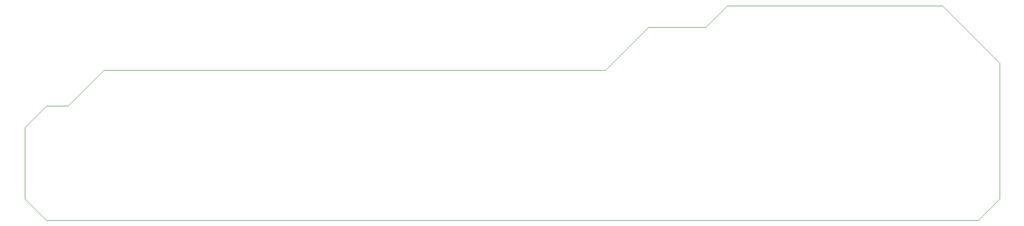
<source format=gbr>
G04 #@! TF.FileFunction,Profile,NP*
%FSLAX46Y46*%
G04 Gerber Fmt 4.6, Leading zero omitted, Abs format (unit mm)*
G04 Created by KiCad (PCBNEW 4.0.2-stable) date Wednesday, 10 August 2016 'pmt' 17:46:57*
%MOMM*%
G01*
G04 APERTURE LIST*
%ADD10C,0.100000*%
G04 APERTURE END LIST*
D10*
X219710000Y-73660000D02*
X223520000Y-69850000D01*
X54610000Y-73660000D02*
X219710000Y-73660000D01*
X50800000Y-69850000D02*
X54610000Y-73660000D01*
X50800000Y-57150000D02*
X50800000Y-69850000D01*
X54610000Y-53340000D02*
X50800000Y-57150000D01*
X58420000Y-53340000D02*
X54610000Y-53340000D01*
X64770000Y-46990000D02*
X58420000Y-53340000D01*
X153670000Y-46990000D02*
X64770000Y-46990000D01*
X161290000Y-39370000D02*
X153670000Y-46990000D01*
X171450000Y-39370000D02*
X161290000Y-39370000D01*
X175260000Y-35560000D02*
X171450000Y-39370000D01*
X213360000Y-35560000D02*
X175260000Y-35560000D01*
X223520000Y-45720000D02*
X213360000Y-35560000D01*
X223520000Y-69850000D02*
X223520000Y-45720000D01*
M02*

</source>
————
▶ [Work to be completed]
Nothing but the lines from the one that contains "G04 Created by" through the end of the listing above should be copied, each exactly as written.

▶ [Solution to this exercise]
G04 Created by KiCad (PCBNEW 4.0.2-stable) date Wednesday, 10 August 2016 'pmt' 17:46:57*
%MOMM*%
G01*
G04 APERTURE LIST*
%ADD10C,0.100000*%
G04 APERTURE END LIST*
D10*
X219710000Y-73660000D02*
X223520000Y-69850000D01*
X54610000Y-73660000D02*
X219710000Y-73660000D01*
X50800000Y-69850000D02*
X54610000Y-73660000D01*
X50800000Y-57150000D02*
X50800000Y-69850000D01*
X54610000Y-53340000D02*
X50800000Y-57150000D01*
X58420000Y-53340000D02*
X54610000Y-53340000D01*
X64770000Y-46990000D02*
X58420000Y-53340000D01*
X153670000Y-46990000D02*
X64770000Y-46990000D01*
X161290000Y-39370000D02*
X153670000Y-46990000D01*
X171450000Y-39370000D02*
X161290000Y-39370000D01*
X175260000Y-35560000D02*
X171450000Y-39370000D01*
X213360000Y-35560000D02*
X175260000Y-35560000D01*
X223520000Y-45720000D02*
X213360000Y-35560000D01*
X223520000Y-69850000D02*
X223520000Y-45720000D01*
M02*

</source>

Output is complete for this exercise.